#### [Exercise goal]
Which lines below fall between the one containing "M587,335l10,35 -42,11 -9,-35z" and the one containing "M1118,604l60,3 -4,58 -61,-4z"? Repeat them exactly, counting both of those lines, and add nothing else.

#### [Available data]

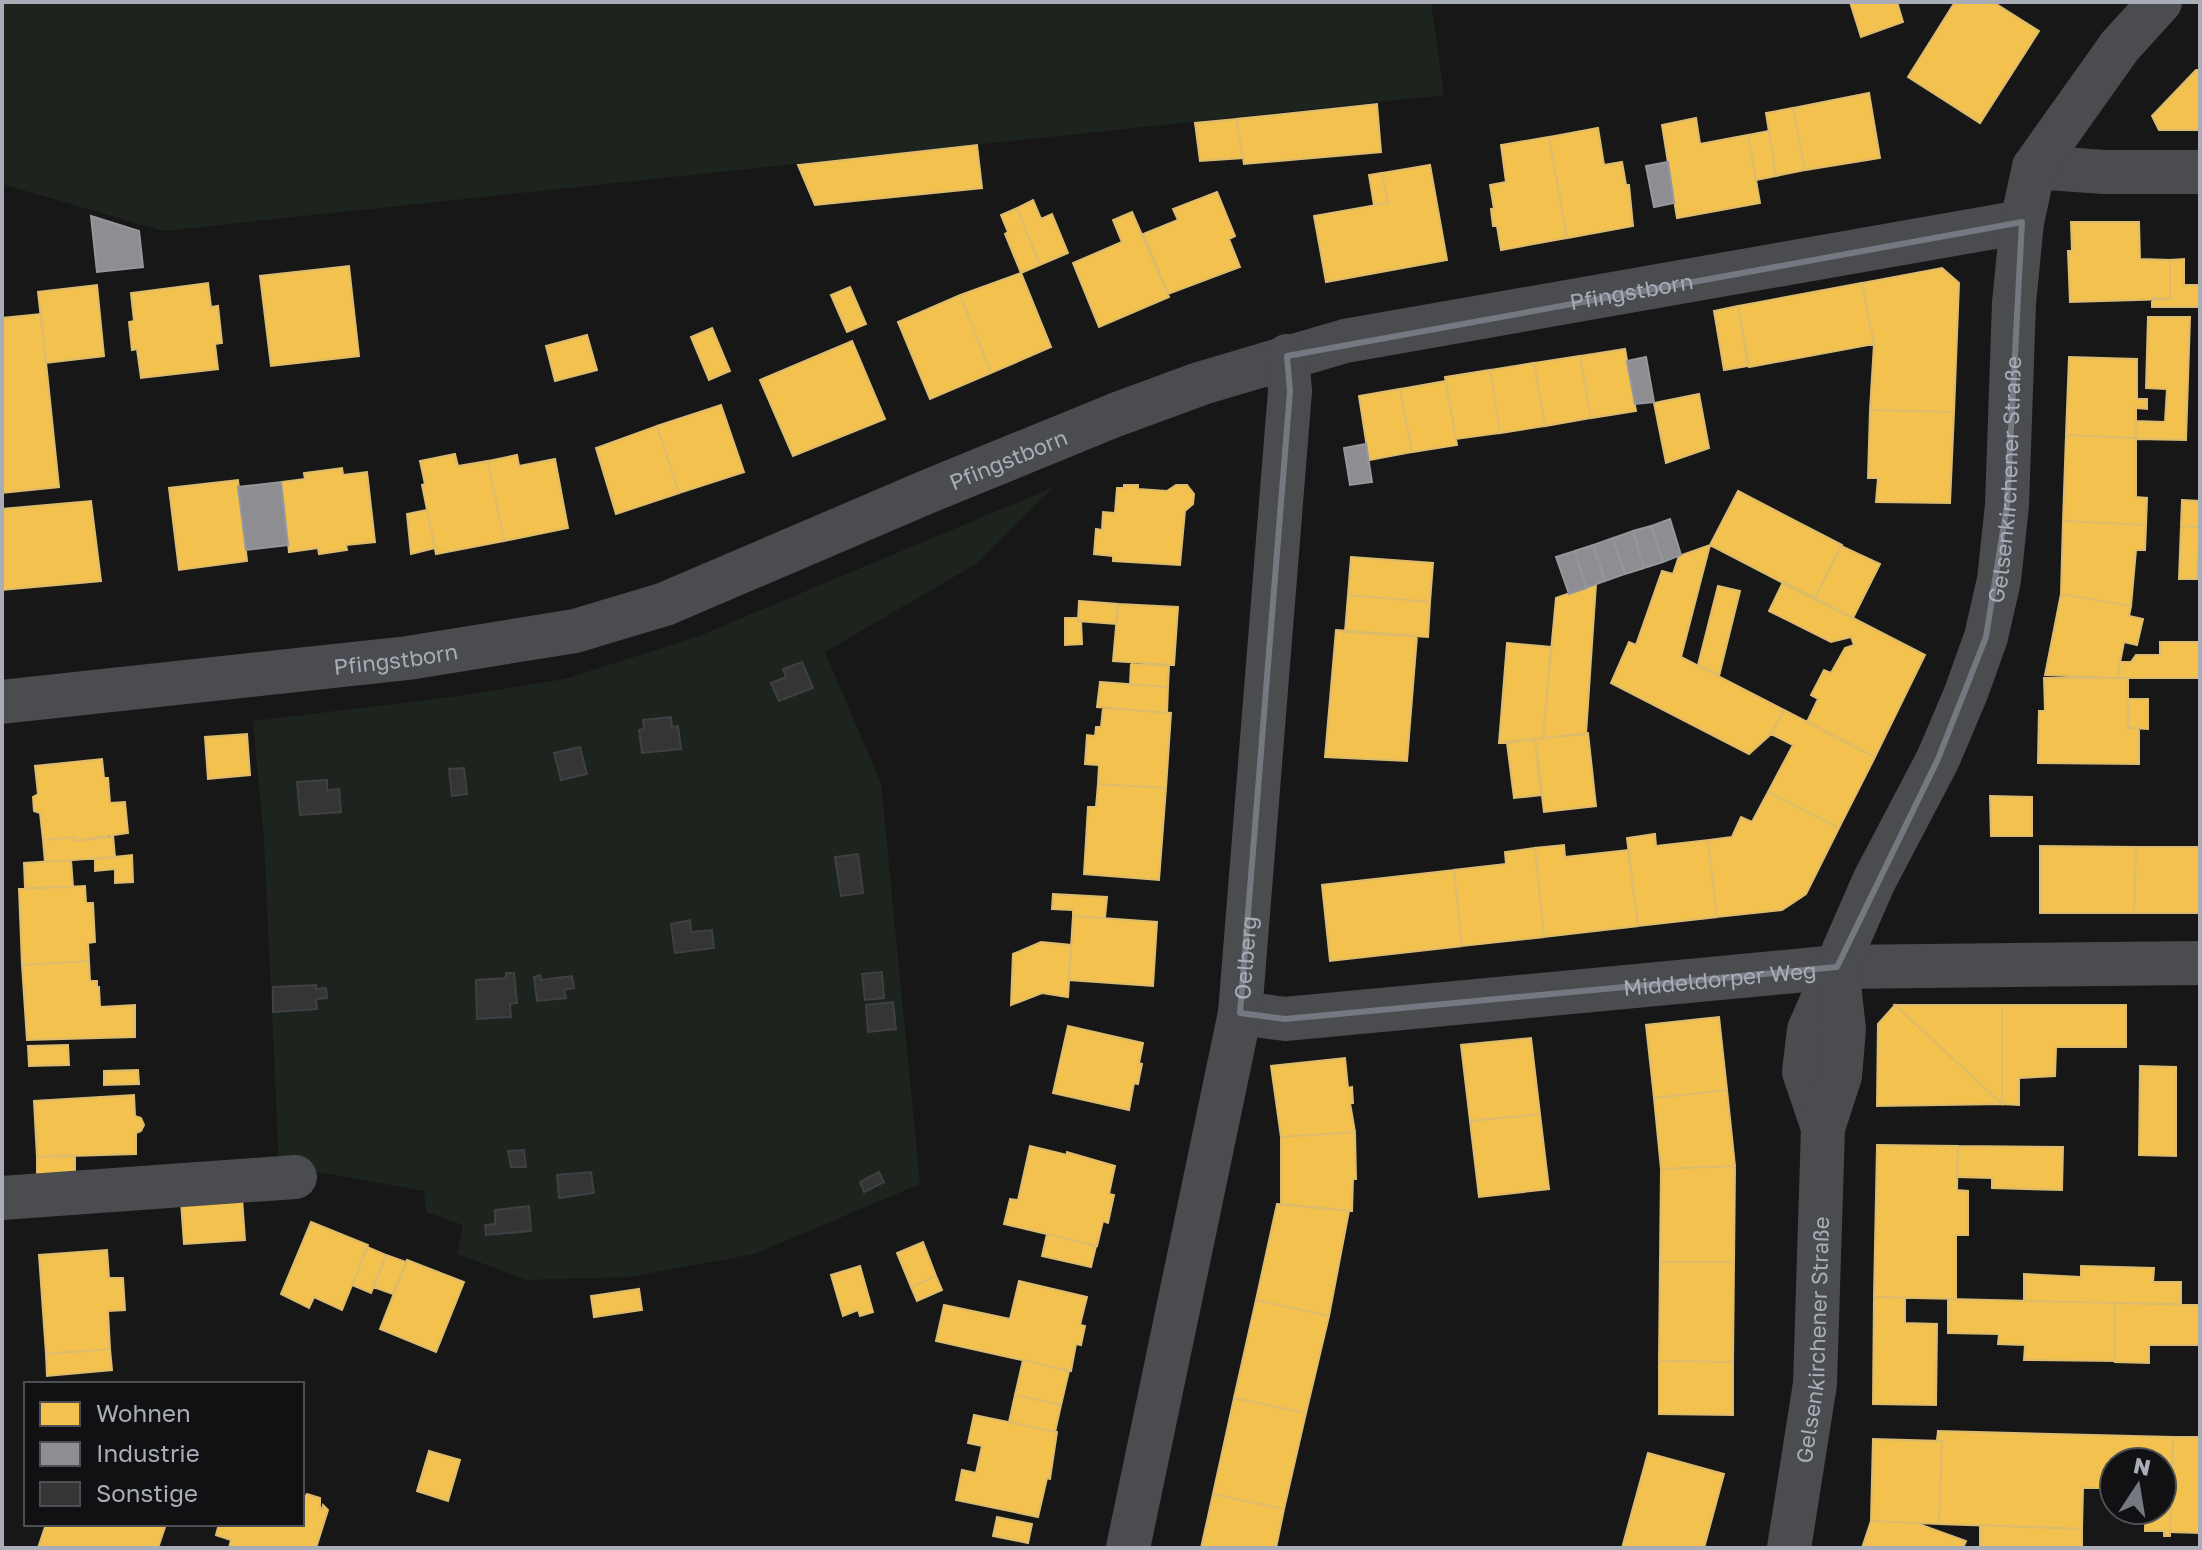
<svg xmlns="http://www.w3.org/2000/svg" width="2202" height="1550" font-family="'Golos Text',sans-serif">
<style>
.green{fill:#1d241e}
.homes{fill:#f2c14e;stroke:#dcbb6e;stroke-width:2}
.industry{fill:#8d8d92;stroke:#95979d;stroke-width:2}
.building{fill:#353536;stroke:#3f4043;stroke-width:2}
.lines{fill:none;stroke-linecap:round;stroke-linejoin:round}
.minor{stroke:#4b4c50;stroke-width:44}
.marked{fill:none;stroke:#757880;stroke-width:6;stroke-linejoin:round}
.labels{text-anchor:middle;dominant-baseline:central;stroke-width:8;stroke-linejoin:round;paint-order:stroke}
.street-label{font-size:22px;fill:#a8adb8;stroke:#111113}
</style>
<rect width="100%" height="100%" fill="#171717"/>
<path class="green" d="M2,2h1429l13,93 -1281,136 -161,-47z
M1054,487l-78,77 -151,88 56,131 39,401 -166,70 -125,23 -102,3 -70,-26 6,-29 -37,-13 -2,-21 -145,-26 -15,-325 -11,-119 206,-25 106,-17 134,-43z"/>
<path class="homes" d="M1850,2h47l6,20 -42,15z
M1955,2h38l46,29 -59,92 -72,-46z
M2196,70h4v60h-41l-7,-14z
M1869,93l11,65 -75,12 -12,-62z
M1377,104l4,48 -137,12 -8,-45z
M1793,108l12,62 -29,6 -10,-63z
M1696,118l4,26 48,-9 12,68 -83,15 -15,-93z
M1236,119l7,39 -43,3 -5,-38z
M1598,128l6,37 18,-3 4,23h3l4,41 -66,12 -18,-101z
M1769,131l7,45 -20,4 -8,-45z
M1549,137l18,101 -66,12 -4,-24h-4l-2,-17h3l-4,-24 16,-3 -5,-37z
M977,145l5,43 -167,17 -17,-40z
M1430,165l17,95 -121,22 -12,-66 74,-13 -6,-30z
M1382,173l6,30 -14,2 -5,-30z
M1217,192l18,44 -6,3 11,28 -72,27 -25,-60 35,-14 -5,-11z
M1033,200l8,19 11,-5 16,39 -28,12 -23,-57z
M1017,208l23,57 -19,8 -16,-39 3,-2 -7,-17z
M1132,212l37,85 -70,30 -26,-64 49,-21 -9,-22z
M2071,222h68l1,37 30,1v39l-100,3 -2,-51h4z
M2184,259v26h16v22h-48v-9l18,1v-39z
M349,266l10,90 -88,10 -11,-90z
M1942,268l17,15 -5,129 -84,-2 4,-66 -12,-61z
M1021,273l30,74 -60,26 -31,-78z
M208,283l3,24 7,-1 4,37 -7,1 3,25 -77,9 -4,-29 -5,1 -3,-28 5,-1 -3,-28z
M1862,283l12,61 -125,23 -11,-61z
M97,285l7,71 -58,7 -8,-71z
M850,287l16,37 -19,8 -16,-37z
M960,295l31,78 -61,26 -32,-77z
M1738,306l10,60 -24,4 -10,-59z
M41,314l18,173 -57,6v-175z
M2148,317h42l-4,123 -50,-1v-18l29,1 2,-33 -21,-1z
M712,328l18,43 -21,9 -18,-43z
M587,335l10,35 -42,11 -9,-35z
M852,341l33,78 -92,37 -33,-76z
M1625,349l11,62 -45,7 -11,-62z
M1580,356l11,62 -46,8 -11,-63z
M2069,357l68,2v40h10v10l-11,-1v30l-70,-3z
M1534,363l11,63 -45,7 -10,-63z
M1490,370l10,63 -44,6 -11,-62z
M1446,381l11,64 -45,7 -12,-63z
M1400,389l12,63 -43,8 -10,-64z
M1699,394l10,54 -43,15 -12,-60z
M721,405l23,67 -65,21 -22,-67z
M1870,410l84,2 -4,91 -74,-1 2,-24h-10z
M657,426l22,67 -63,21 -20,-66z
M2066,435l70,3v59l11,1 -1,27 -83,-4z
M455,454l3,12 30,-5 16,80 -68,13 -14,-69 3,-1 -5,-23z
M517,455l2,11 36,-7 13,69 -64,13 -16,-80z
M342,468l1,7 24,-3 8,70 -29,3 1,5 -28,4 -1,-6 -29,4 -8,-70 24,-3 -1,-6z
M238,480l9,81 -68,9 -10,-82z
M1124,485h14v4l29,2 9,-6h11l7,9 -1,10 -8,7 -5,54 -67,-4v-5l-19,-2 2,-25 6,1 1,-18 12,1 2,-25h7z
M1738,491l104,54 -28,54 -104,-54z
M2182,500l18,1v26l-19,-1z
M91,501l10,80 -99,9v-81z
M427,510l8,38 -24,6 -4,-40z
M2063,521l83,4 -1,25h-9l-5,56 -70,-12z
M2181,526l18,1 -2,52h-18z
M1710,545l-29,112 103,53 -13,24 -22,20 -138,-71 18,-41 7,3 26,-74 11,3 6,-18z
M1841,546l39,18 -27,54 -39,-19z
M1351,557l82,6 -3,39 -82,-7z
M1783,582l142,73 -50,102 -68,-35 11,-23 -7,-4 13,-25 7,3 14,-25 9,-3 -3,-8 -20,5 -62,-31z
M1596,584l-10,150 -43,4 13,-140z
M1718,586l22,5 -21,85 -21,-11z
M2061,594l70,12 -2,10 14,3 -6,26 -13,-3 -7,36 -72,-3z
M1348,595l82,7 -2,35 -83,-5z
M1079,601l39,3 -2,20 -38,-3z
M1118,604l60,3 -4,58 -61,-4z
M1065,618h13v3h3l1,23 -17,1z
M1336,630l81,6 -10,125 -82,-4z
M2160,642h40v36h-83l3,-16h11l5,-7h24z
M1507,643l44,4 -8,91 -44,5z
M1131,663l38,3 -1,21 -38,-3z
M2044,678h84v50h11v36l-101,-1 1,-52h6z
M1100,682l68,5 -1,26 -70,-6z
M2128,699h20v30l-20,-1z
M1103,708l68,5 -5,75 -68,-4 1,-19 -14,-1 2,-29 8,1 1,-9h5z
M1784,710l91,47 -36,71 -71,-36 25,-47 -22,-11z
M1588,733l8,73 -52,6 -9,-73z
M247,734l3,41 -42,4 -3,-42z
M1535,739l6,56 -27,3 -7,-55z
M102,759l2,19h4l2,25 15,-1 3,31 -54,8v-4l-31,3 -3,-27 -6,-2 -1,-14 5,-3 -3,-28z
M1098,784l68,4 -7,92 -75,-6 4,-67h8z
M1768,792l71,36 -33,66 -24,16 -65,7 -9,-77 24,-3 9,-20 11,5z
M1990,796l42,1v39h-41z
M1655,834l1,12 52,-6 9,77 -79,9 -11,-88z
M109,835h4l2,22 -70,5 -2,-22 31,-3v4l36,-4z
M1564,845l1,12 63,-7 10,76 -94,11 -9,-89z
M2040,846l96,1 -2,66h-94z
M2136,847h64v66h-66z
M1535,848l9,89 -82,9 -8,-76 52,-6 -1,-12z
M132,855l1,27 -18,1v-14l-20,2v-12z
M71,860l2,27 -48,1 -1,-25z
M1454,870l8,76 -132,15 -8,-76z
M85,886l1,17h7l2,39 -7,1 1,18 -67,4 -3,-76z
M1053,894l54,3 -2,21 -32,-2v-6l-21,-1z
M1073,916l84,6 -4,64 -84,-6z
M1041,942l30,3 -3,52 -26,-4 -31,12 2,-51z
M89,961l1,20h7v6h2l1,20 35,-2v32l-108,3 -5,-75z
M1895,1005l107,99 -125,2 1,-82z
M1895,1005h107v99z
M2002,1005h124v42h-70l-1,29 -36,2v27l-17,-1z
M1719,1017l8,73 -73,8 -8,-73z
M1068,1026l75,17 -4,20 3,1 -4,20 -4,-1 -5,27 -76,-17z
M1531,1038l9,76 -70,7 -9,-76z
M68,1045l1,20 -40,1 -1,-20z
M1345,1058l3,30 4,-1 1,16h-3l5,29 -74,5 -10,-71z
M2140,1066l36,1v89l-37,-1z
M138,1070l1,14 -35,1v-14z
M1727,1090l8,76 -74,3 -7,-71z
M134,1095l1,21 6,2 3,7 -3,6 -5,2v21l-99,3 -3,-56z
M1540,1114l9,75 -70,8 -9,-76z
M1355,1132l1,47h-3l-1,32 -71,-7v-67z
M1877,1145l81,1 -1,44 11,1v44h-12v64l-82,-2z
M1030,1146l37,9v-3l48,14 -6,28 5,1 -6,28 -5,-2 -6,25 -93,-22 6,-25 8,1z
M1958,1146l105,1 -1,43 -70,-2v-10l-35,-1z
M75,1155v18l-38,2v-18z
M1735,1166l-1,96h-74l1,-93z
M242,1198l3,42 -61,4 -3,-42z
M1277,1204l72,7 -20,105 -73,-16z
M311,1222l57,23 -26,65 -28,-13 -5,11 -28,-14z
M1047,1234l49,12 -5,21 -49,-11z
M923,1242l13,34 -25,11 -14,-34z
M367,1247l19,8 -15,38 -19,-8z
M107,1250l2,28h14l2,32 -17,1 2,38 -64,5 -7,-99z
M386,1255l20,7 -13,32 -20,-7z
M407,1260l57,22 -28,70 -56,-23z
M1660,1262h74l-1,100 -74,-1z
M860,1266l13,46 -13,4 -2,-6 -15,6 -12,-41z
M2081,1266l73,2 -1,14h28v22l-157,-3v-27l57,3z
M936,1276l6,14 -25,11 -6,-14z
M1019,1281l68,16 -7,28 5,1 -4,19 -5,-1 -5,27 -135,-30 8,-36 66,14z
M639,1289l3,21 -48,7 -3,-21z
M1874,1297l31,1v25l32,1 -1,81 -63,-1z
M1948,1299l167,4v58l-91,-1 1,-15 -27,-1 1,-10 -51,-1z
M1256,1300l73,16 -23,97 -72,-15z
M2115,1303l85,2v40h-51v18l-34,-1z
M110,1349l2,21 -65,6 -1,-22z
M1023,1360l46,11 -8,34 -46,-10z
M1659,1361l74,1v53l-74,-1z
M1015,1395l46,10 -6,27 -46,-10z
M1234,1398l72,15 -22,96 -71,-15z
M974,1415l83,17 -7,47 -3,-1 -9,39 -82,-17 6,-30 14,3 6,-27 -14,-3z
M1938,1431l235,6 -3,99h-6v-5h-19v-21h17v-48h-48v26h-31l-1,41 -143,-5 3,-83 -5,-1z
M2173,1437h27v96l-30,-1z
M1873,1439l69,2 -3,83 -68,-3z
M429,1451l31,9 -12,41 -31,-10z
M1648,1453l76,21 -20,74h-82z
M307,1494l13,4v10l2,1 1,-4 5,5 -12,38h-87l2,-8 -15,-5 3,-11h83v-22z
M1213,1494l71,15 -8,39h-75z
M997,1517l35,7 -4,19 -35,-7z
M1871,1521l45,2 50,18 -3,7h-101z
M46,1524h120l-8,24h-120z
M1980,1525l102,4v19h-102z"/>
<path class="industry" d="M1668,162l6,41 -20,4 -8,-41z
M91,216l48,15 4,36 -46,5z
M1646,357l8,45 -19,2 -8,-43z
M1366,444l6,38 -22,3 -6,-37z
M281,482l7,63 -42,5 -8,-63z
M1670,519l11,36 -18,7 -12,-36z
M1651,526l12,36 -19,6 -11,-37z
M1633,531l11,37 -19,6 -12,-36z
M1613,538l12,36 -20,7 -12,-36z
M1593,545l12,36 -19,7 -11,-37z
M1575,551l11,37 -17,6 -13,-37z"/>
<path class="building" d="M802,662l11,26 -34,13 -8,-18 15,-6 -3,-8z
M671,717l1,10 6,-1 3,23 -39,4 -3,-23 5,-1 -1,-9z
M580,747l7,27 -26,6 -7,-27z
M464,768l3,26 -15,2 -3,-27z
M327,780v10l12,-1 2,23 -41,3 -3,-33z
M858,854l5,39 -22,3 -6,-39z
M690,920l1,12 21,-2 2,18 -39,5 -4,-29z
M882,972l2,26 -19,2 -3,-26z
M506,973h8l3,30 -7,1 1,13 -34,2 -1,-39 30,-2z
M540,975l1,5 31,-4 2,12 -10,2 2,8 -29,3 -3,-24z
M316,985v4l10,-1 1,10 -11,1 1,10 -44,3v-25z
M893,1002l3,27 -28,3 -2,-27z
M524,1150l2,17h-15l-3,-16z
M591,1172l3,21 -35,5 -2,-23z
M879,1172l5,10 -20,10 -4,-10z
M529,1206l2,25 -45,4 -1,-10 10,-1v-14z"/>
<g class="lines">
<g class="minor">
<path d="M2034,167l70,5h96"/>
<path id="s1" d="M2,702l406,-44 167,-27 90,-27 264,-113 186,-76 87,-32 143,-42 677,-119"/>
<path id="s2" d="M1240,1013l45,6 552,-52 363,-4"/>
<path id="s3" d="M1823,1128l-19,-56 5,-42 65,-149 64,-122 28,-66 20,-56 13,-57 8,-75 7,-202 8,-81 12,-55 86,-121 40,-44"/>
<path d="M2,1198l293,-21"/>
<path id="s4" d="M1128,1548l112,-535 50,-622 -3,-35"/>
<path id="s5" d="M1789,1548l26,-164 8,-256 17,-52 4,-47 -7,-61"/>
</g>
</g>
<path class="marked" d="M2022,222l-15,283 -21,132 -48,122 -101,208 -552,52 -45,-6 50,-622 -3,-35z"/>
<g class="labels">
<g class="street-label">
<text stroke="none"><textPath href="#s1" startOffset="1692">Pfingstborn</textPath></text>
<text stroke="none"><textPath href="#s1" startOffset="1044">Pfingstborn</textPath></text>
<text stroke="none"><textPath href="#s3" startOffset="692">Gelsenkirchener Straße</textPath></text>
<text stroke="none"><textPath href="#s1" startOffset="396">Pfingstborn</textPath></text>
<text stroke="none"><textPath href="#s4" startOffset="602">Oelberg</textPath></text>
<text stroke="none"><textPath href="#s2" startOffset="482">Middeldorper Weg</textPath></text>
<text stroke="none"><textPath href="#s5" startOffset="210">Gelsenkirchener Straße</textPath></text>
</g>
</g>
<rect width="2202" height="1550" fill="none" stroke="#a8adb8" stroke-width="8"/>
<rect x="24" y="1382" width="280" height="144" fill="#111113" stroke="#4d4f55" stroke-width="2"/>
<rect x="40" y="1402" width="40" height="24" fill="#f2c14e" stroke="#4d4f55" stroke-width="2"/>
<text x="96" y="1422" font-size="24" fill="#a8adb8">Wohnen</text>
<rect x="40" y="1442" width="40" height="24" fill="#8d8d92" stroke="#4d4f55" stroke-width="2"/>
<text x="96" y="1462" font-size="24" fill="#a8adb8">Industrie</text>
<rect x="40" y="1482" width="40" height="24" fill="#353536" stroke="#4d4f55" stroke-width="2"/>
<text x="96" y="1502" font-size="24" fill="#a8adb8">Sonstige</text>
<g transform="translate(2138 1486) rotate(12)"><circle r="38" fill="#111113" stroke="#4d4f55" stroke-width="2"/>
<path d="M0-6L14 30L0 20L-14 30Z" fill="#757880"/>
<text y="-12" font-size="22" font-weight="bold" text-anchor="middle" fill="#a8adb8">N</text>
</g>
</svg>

#### [Answer]
M587,335l10,35 -42,11 -9,-35z
M852,341l33,78 -92,37 -33,-76z
M1625,349l11,62 -45,7 -11,-62z
M1580,356l11,62 -46,8 -11,-63z
M2069,357l68,2v40h10v10l-11,-1v30l-70,-3z
M1534,363l11,63 -45,7 -10,-63z
M1490,370l10,63 -44,6 -11,-62z
M1446,381l11,64 -45,7 -12,-63z
M1400,389l12,63 -43,8 -10,-64z
M1699,394l10,54 -43,15 -12,-60z
M721,405l23,67 -65,21 -22,-67z
M1870,410l84,2 -4,91 -74,-1 2,-24h-10z
M657,426l22,67 -63,21 -20,-66z
M2066,435l70,3v59l11,1 -1,27 -83,-4z
M455,454l3,12 30,-5 16,80 -68,13 -14,-69 3,-1 -5,-23z
M517,455l2,11 36,-7 13,69 -64,13 -16,-80z
M342,468l1,7 24,-3 8,70 -29,3 1,5 -28,4 -1,-6 -29,4 -8,-70 24,-3 -1,-6z
M238,480l9,81 -68,9 -10,-82z
M1124,485h14v4l29,2 9,-6h11l7,9 -1,10 -8,7 -5,54 -67,-4v-5l-19,-2 2,-25 6,1 1,-18 12,1 2,-25h7z
M1738,491l104,54 -28,54 -104,-54z
M2182,500l18,1v26l-19,-1z
M91,501l10,80 -99,9v-81z
M427,510l8,38 -24,6 -4,-40z
M2063,521l83,4 -1,25h-9l-5,56 -70,-12z
M2181,526l18,1 -2,52h-18z
M1710,545l-29,112 103,53 -13,24 -22,20 -138,-71 18,-41 7,3 26,-74 11,3 6,-18z
M1841,546l39,18 -27,54 -39,-19z
M1351,557l82,6 -3,39 -82,-7z
M1783,582l142,73 -50,102 -68,-35 11,-23 -7,-4 13,-25 7,3 14,-25 9,-3 -3,-8 -20,5 -62,-31z
M1596,584l-10,150 -43,4 13,-140z
M1718,586l22,5 -21,85 -21,-11z
M2061,594l70,12 -2,10 14,3 -6,26 -13,-3 -7,36 -72,-3z
M1348,595l82,7 -2,35 -83,-5z
M1079,601l39,3 -2,20 -38,-3z
M1118,604l60,3 -4,58 -61,-4z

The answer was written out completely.